Textabschnitt =
☆ ☆ ☆ ☆ ☆

Inhaltlich werden diese Zielstellungen und Instrumente vsl. auch in das Wohnungspolitische Konzept – Fortschreibung 2023 einfließen.

Im Liegenschaftsamt wurden seitdem die Prozesse „Flächenankauf“ und „Flächentausch“ sowie „Konzeptverfahren“ (VII-DS-04909) zur Weiterveräußerung im Erbbaurecht etabliert. Die Ankäufe von Wohnbauflächen konzentrierten sich vor allem auf Grundstücke der Bundesanstalt für Immobilienaufgaben (BImA), mit Erstzugriffsrecht und Verbilligungsrichtlinie. Weitere Ankäufe von Wohnbauflächen erfolgten in geringem Umfang und im Einzelfall (z.B. für ein Konzeptverfahren oder ein Projekt der LWB). Der Ankauf von bebauten Grundstücken erfolgt im Rahmen der Ausübung des Vorkaufsrechts in Sozialen Erhaltungsgebieten (§ 24 Abs. 1 Nr. 4 BauGB), unter Berücksichtigung der veränderten Rechtslage (BVerwG 4 C 1.20). Bislang wurde auf diesem Weg ein Wohngebäude durch die Stadt Leipzig erworben, weitere Vorkaufsfälle werden – auch zu Gunsten Dritter – im Einzelfall geprüft.

☆ ☆ ☆ ☆ ☆

Anforderung 1 = Wie viele Wohngebäude hat die Stadt Leipzig laut dem Text zur Leipziger Liegenschaftspolitik bislang über das Vorkaufsrecht in Sozialen Erhaltungsgebieten erworben?
Anforderung 2 = Führe den Text zur Leipziger Liegenschaftspolitik im Anschluss an seinen letzten Satz fort.

Datenabschnitt =
☆ ☆ ☆ ☆ ☆

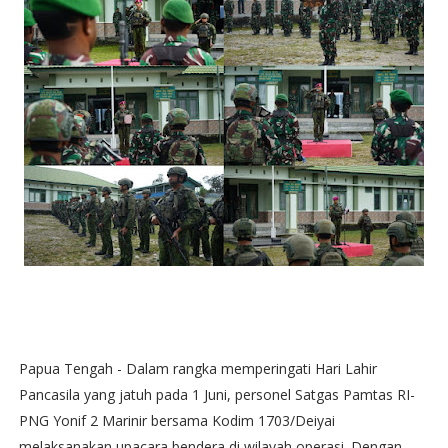
Papua Tengah - Dalam rangka memperingati Hari Lahir
Pancasila yang jatuh pada 1 Juni, personel Satgas Pamtas RI-
PNG Yonif 2 Marinir bersama Kodim 1703/Deiyai
melaksanakan upacara bendera di wilayah operasi. Dengan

☆ ☆ ☆ ☆ ☆

Ergebnis 1 = Ein Wohngebäude.

Ergebnis 2 =
Aktuell sind die personellen und finanziellen Kapazitäten für den Ankauf von Liegenschaften vor allem für kurz- bis mittelfristige Flächenbedarfe für Schulen, Kitas, Verkehrsinfrastruktur, Ausgleichsmaßnahmen u. a. gebunden. Zudem reichen die verfügbaren Mittel für eine Ausweitung des strategischen Grundstückserwerbs von Wohnbauflächen auf dem freien Markt bei weitem nicht aus. Sofern die politischen Prioritätensetzungen angepasst und die notwendigen Haushaltsmittel bereitgestellt werden, könnte der Flächenankauf für kooperative Wohnprojekte oder selbstgenutztes Wohneigentum, auf Grundlage der bestehenden Beschlüsse, ausgeweitet werden.

Die Neueinrichtung einer städtischen Gesellschaft für den Liegenschaftserwerb erscheint nicht zielführend, da die notwendigen Strukturen innerhalb des Liegenschaftsamtes bereits etabliert sind.

Zu weiteren Unterstützungsmaßnahmen:

Die Bereitstellung kommunaler Flächen und leerstehender Gebäude für kooperatives Bauen und Wohnen erfolgt aktuell im Konzeptverfahren aus dem Liegenschaftsportfolio der Stadt Leipzig sowie der LWB. Es ist davon auszugehen, dass auch die zukünftigen Flächenbedarfe für diese Nutzung aus dem bestehenden Portfolio gedeckt werden können.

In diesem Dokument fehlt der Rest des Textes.